--- DATA UNDER STUDY ---
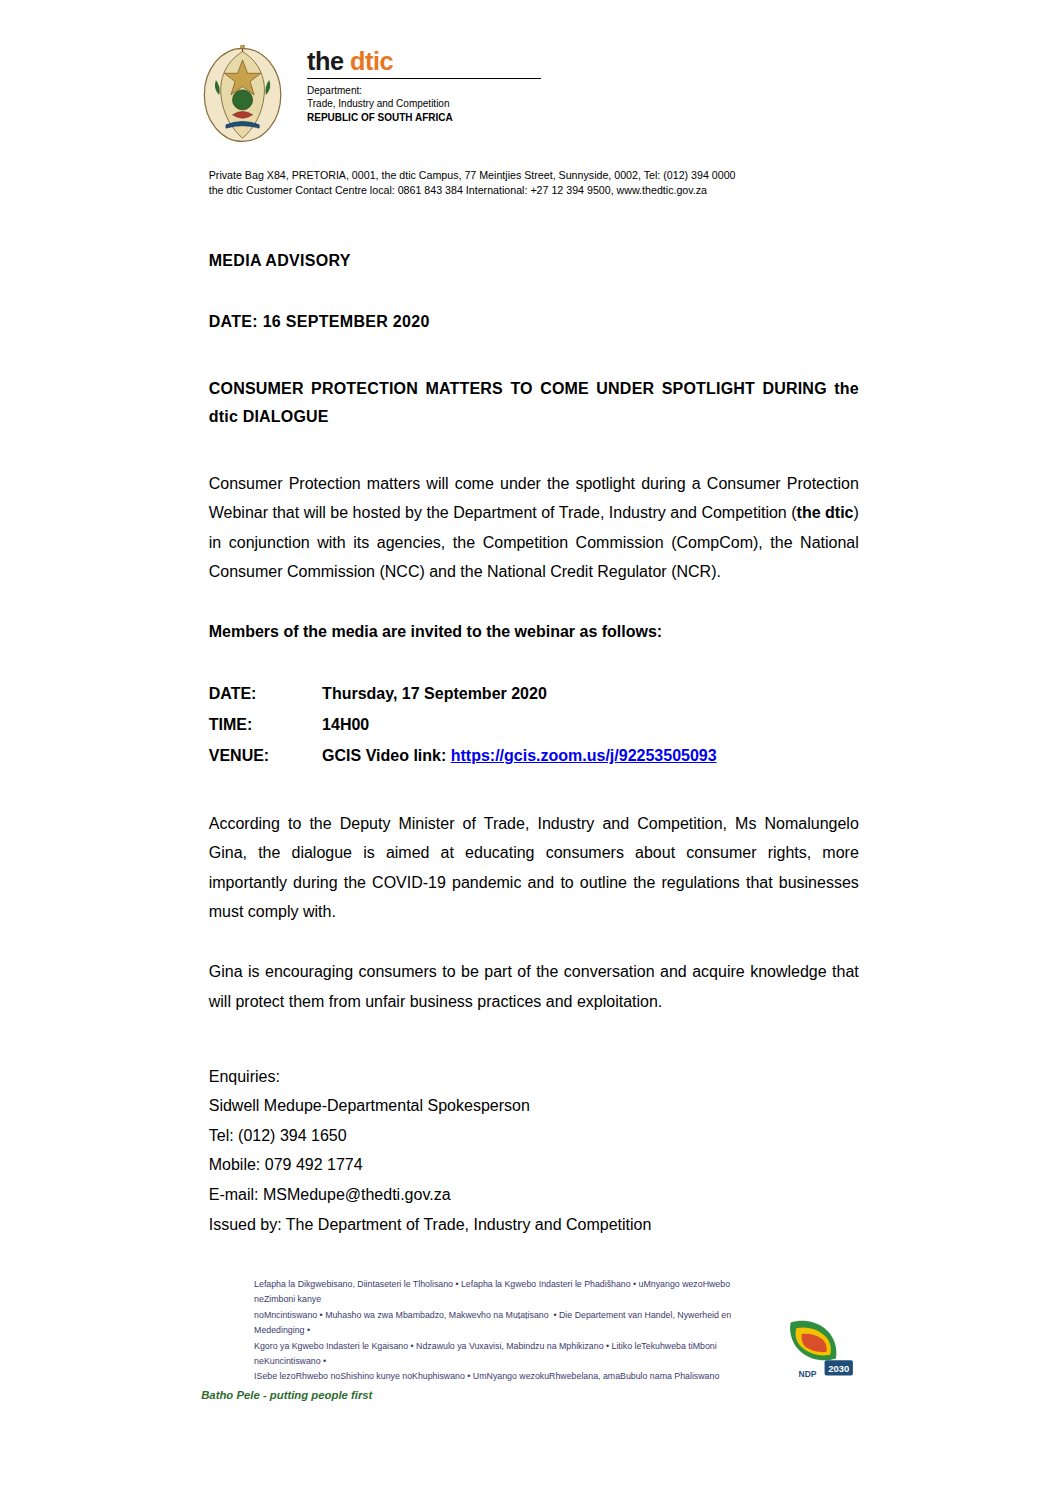the dtic
Department:
Trade, Industry and Competition
REPUBLIC OF SOUTH AFRICA
Private Bag X84, PRETORIA, 0001, the dtic Campus, 77 Meintjies Street, Sunnyside, 0002, Tel: (012) 394 0000
the dtic Customer Contact Centre local: 0861 843 384 International: +27 12 394 9500, www.thedtic.gov.za
MEDIA ADVISORY
DATE: 16 SEPTEMBER 2020
CONSUMER PROTECTION MATTERS TO COME UNDER SPOTLIGHT DURING the dtic DIALOGUE
Consumer Protection matters will come under the spotlight during a Consumer Protection Webinar that will be hosted by the Department of Trade, Industry and Competition (the dtic) in conjunction with its agencies, the Competition Commission (CompCom), the National Consumer Commission (NCC) and the National Credit Regulator (NCR).
Members of the media are invited to the webinar as follows:
| DATE: | Thursday, 17 September 2020 |
| TIME: | 14H00 |
| VENUE: | GCIS Video link: https://gcis.zoom.us/j/92253505093 |
According to the Deputy Minister of Trade, Industry and Competition, Ms Nomalungelo Gina, the dialogue is aimed at educating consumers about consumer rights, more importantly during the COVID-19 pandemic and to outline the regulations that businesses must comply with.
Gina is encouraging consumers to be part of the conversation and acquire knowledge that will protect them from unfair business practices and exploitation.
Enquiries:
Sidwell Medupe-Departmental Spokesperson
Tel: (012) 394 1650
Mobile: 079 492 1774
E-mail: MSMedupe@thedti.gov.za
Issued by: The Department of Trade, Industry and Competition
Lefapha la Dikgwebisano, Diintaseteri le Tlholisano • Lefapha la Kgwebo Indasteri le Phadišhano • uMnyango wezoHwebo neZimboni kanye
noMncintiswano • Muhasho wa zwa Mbambadzo, Makwevho na Muṭaṭisano • Die Departement van Handel, Nywerheid en Mededinging •
Kgoro ya Kgwebo Indasteri le Kgaisano • Ndzawulo ya Vuxavisi, Mabindzu na Mphikizano • Litiko leTekuhweba tiMboni neKuncintiswano •
ISebe lezoRhwebo noShishino kunye noKhuphiswano • UmNyango wezokuRhwebelana, amaBubulo nama Phaliswano
2030 NDP
Batho Pele - putting people first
---
• _REQUIRED ACTION_
Return every line of the records in which the word "will" is found.

• _RESULT FOR THIS TASK_
Consumer Protection matters will come under the spotlight during a Consumer Protection Webinar that will be hosted by the Department of Trade, Industry and Competition (the dtic) in conjunction with its agencies, the Competition Commission (CompCom), the National Consumer Commission (NCC) and the National Credit Regulator (NCR).
Gina is encouraging consumers to be part of the conversation and acquire knowledge that will protect them from unfair business practices and exploitation.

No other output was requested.